El ciclo de la vanguardia artística ya estaba agotado hace mucho tiempo. Pero ahora, con el final del siglo XX, lo que queda de la vanguardia ha desaparecido. Al menos eso es lo que quiere demostrar el ensayista argentino Juan José Sebreli. Para él, ese movimiento artístico, que reúne en sí otros muy dispares, tenía los pies de barro y todos sus principios (el interés por lo exótico y primitivo, por los niños y los locos como expresión de lo “auténtico”, por la igualdad social a través del arte, la arquitectura y el urbanismo) no son sino banderas enarboladas con impostura.
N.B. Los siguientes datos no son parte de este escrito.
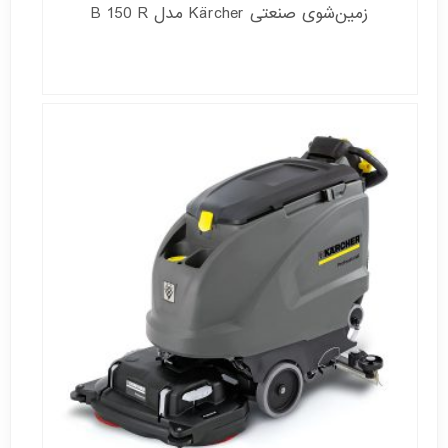
زمین‌شوی صنعتی Kärcher مدل B 150 R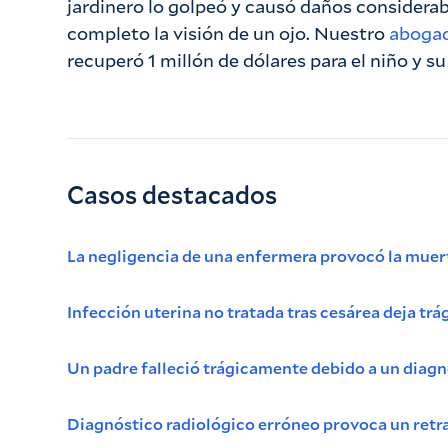
jardinero lo golpeó y causó daños considerabl
completo la visión de un ojo. Nuestro
abogad
recuperó 1 millón de dólares para el niño y su 
Casos destacados
La negligencia de una enfermera provocó la muert
Infección uterina no tratada tras cesárea deja tr
Un padre falleció trágicamente debido a un diag
Diagnóstico radiológico erróneo provoca un retra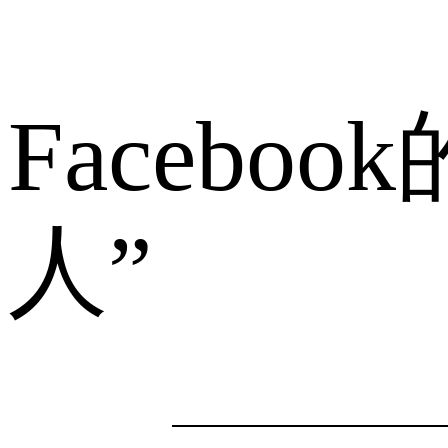
Facebo
人”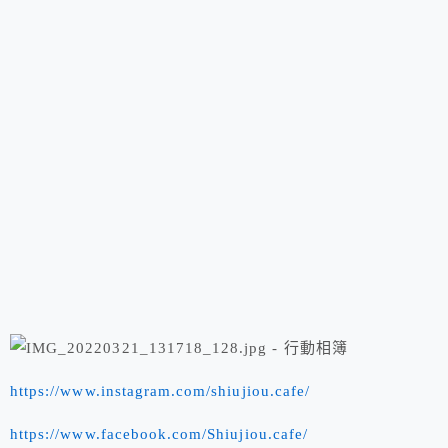
https://www.instagram.com/shiujiou.cafe/
https://www.facebook.com/Shiujiou.cafe/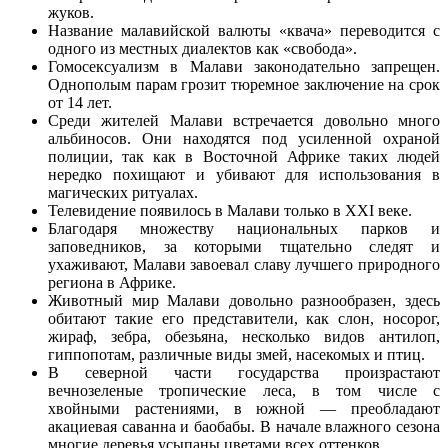
жуков.
Название малавийской валюты «квача» переводится с
одного из местных диалектов как «свобода».
Гомосексуализм в Малави законодательно запрещен.
Однополым парам грозит тюремное заключение на срок
от 14 лет.
Среди жителей Малави встречается довольно много
альбиносов. Они находятся под усиленной охраной
полиции, так как в Восточной Африке таких людей
нередко похищают и убивают для использования в
магических ритуалах.
Телевидение появилось в Малави только в XXI веке.
Благодаря множеству национальных парков и
заповедников, за которыми тщательно следят и
ухаживают, Малави завоевал славу лучшего природного
региона в Африке.
Животный мир Малави довольно разнообразен, здесь
обитают такие его представители, как слон, носорог,
жираф, зебра, обезьяна, несколько видов антилоп,
гиппопотам, различные виды змей, насекомых и птиц.
В северной части государства произрастают
вечнозеленые тропические леса, в том числе с
хвойными растениями, в южной — преобладают
акациевая саванна и баобабы. В начале влажного сезона
многие деревья усыпаны цветами всех оттенков.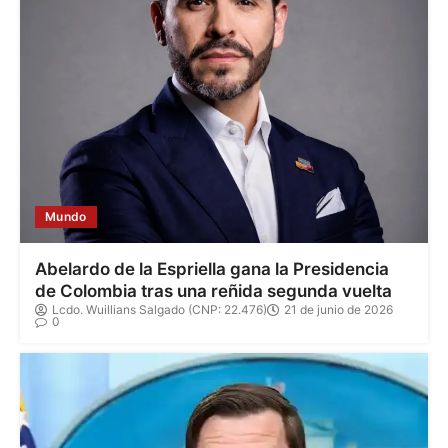
Mundo
Abelardo de la Espriella gana la Presidencia
de Colombia tras una reñida segunda vuelta
Lcdo. Wuillians Salgado (CNP: 22.476)
21 de junio de 2026
0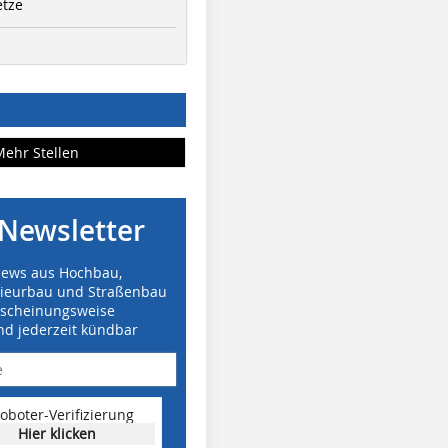
etze
Mehr Stellen
Newsletter
News aus Hochbau,
nieurbau und Straßenbau
rscheinungsweise
nd jederzeit kündbar
oboter-Verifizierung
Hier klicken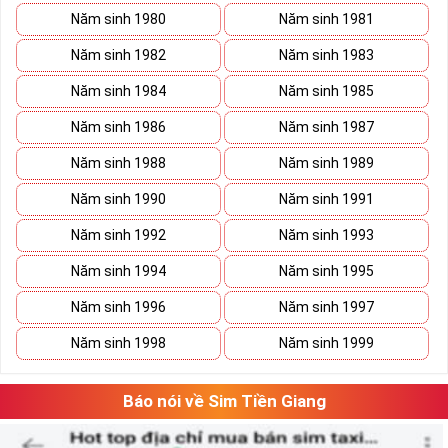
Năm sinh 1980
Năm sinh 1981
Năm sinh 1982
Năm sinh 1983
Năm sinh 1984
Năm sinh 1985
Năm sinh 1986
Năm sinh 1987
Năm sinh 1988
Năm sinh 1989
Năm sinh 1990
Năm sinh 1991
Năm sinh 1992
Năm sinh 1993
Năm sinh 1994
Năm sinh 1995
Năm sinh 1996
Năm sinh 1997
Năm sinh 1998
Năm sinh 1999
Báo nói về Sim Tiền Giang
El punto fuerte de este libro es que resulta extraordinariamente útil porque establece con claridad los temas de la vanguardia. Pero también tiene su cruz: cada uno de estos temas se presenta con una amplia colección de ejemplos que adolecen de tres puntos débiles: no se ilustra ninguno de ellos, pues es un libro sólo de texto, con el riesgo de dejar algo perdido al no especialista; generalmente, no se menciona la fuente de la que proceden, con el peligro de que algunos suenen a apócrifos, pese a manejar una cantidad de títulos apabullante, si bien algo añejos; cuando los ejemplos son de artistas españoles, que nos resultan más familiares y endebles, y lo son, tendemos a extender su flaqueza a los otros ejemplos: nadie cree a estas alturas que la “locura” y el interés por el esoterismo de Dalí no estuvieran pulcramente calculados, lo que los invalida como ejemplo de nada que no sea el marketing.
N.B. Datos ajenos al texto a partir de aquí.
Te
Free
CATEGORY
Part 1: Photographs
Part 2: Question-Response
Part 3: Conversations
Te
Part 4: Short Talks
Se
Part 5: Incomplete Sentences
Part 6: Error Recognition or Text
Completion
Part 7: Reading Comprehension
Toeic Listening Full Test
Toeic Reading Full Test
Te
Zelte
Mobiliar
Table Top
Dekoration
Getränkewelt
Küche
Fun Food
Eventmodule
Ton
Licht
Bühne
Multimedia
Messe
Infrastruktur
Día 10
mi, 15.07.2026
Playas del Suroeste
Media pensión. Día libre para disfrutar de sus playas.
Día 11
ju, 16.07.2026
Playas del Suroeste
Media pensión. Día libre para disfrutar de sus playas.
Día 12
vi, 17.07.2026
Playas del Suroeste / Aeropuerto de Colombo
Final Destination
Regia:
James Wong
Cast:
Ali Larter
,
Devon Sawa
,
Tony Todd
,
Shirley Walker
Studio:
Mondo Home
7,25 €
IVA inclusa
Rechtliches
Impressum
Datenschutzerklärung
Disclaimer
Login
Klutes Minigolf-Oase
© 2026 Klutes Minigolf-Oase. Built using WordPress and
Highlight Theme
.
Con todo, los tres primeros capítulos y el quinto (de nueve) tienen un verdadero interés, porque indagan en el origen filosófico, político y literario de la vanguardia. Sebreli, en consonancia con la corriente en boga, llega siempre a un mismo origen para todos los males: el romanticismo, individualista, inconformista, consiguió imponerse en forma de vanguardia y ahogar al realismo y al clasicismo, conceptos que se deben entender de una forma amplia (caben ahí Kafka y Matisse) y sin los prejuicios del siglo anterior. Por eso, están de enhorabuena con este libro quienes jamás entendieron las vanguardias por más que otros se esforzaran por aclarárselas.
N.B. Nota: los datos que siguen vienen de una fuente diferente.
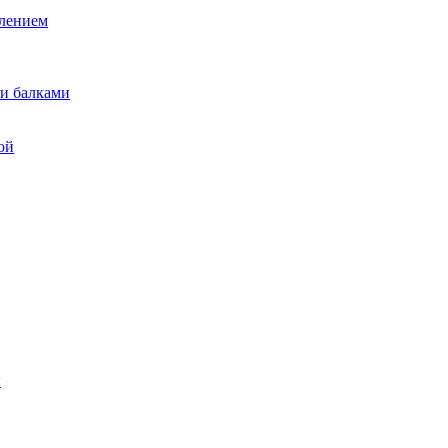
лением
и балками
ой
ы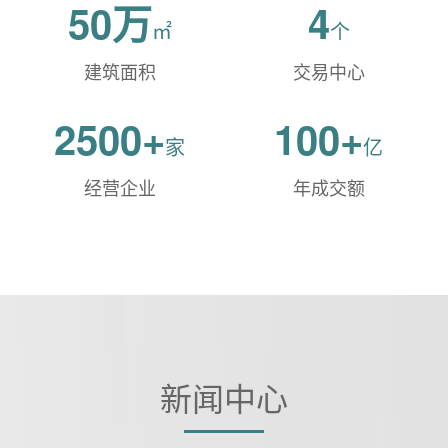
50万
4
㎡
个
建筑面积
交易中心
2500+
100+
家
亿
经营企业
年成交额
新闻中心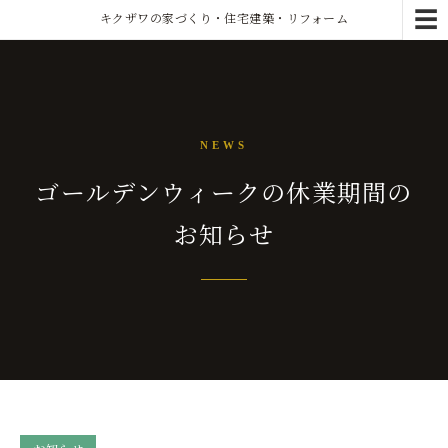
☰
キクザワの家づくり・住宅建築・リフォーム
NEWS
ゴールデンウィークの休業期間の
お知らせ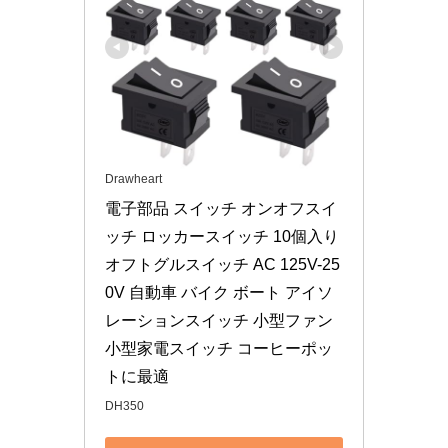
Drawheart
電子部品 スイッチ オンオフスイ
ッチ ロッカースイッチ 10個入り 
オフトグルスイッチ AC 125V-25
0V 自動車 バイク ボート アイソ
レーションスイッチ 小型ファン 
小型家電スイッチ コーヒーポッ
トに最適
DH350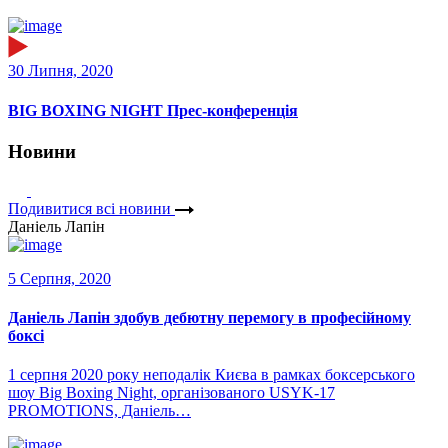
30 Липня, 2020
BIG BOXING NIGHT Прес-конференція
Новини
Подивитися всі новини
Даніель Лапін
5 Серпня, 2020
Даніель Лапін здобув дебютну перемогу в професійному
боксі
1 серпня 2020 року неподалік Києва в рамках боксерського
шоу Big Boxing Night, організованого USYK-17
PROMOTIONS, Даніель…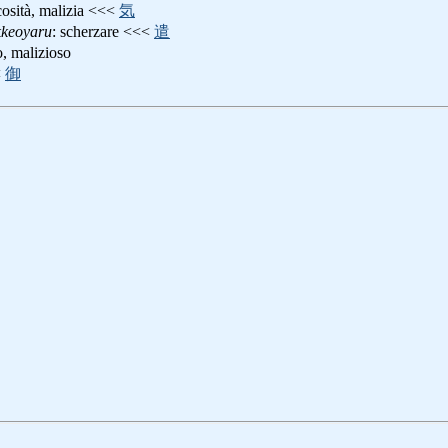
cosità, malizia <<<
気
keoyaru
: scherzare <<<
遣
o, malizioso
<
御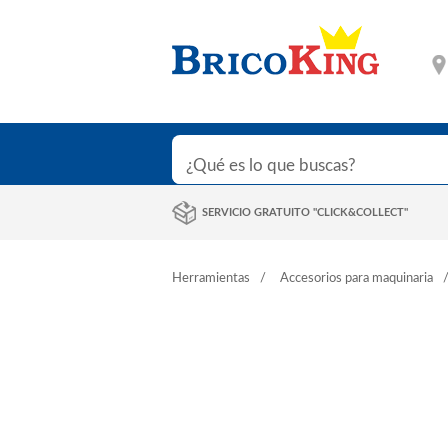
SERVICIO GRATUITO "CLICK&COLLECT"
Herramientas
Accesorios para maquinaria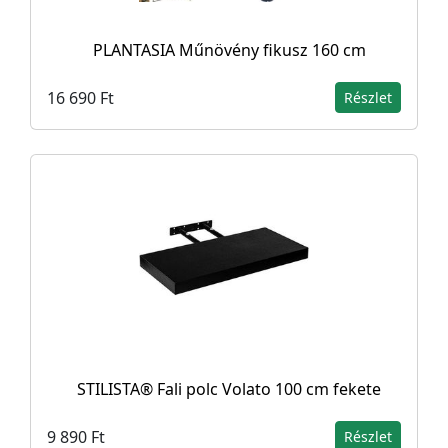
PLANTASIA Műnövény fikusz 160 cm
16 690 Ft
Részlet
STILISTA® Fali polc Volato 100 cm fekete
9 890 Ft
Részlet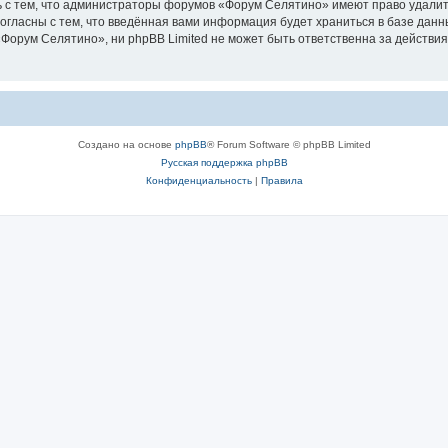
 с тем, что администраторы форумов «Форум Селятино» имеют право удалить
согласны с тем, что введённая вами информация будет храниться в базе дан
орум Селятино», ни phpBB Limited не может быть ответственна за действия
Создано на основе
phpBB
® Forum Software © phpBB Limited
Русская поддержка phpBB
Конфиденциальность
|
Правила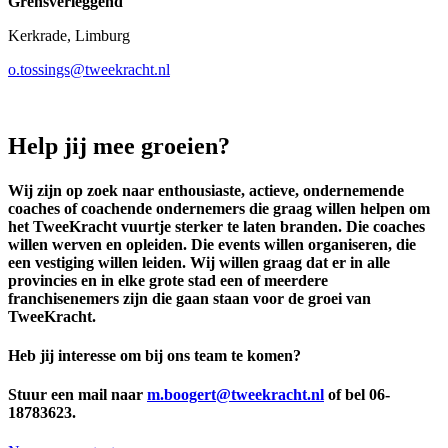
Grensverleggend
Kerkrade, Limburg
o.tossings@tweekracht.nl
Help jij mee groeien?
Wij zijn op zoek naar enthousiaste, actieve, ondernemende
coaches of coachende ondernemers die graag willen helpen om
het TweeKracht vuurtje sterker te laten branden. Die coaches
willen werven en opleiden. Die events willen organiseren, die
een vestiging willen leiden. Wij willen graag dat er in alle
provincies en in elke grote stad een of meerdere
franchisenemers zijn die gaan staan voor de groei van
TweeKracht.
Heb jij interesse om bij ons team te komen?
Stuur een mail naar
m.boogert@tweekracht.nl
of bel 06-
18783623.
El inconveniente mayor que presentan estas voces es que proponen olvidar el siglo XX. Y si también tenemos que saltarnos a los románticos, llegaríamos a un barroco que, por desgracia, lleva en sí el germen del romanticismo. Podríamos seguir retrocediendo y dando vivas a otras épocas, pero siempre nos encontraríamos como en las vanguardias: intentando deshacernos del pasado inmediato y viajando hacia el más remoto. Se descubre entonces que elegir un viaje u otro no es más que una opción estética o, más bien, política.